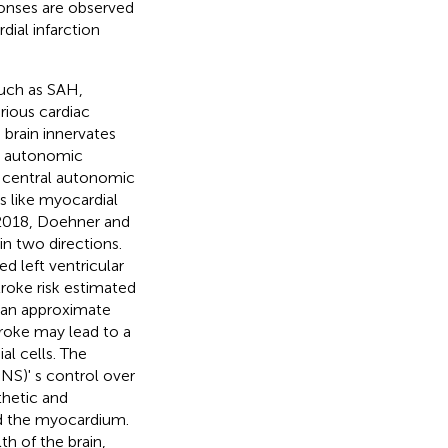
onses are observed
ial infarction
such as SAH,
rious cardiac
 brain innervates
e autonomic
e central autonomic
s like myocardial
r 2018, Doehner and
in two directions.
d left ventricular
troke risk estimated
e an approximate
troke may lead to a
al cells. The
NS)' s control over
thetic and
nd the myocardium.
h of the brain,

++++++++++

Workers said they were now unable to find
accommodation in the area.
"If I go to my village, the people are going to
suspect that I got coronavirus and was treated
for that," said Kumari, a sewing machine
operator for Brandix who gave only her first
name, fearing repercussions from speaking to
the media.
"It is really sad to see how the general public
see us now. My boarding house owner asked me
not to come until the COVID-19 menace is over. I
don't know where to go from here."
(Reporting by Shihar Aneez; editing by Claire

++++++++++

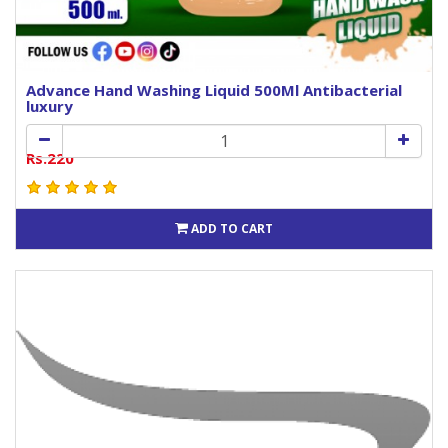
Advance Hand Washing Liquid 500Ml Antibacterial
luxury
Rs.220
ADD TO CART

++++++++++

▶ **Work instructions**: In the data above, each line holding "that" is to be found and copied.

▶ **Result**:
suspect that I got coronavirus and was treated
for that," said Kumari, a sewing machine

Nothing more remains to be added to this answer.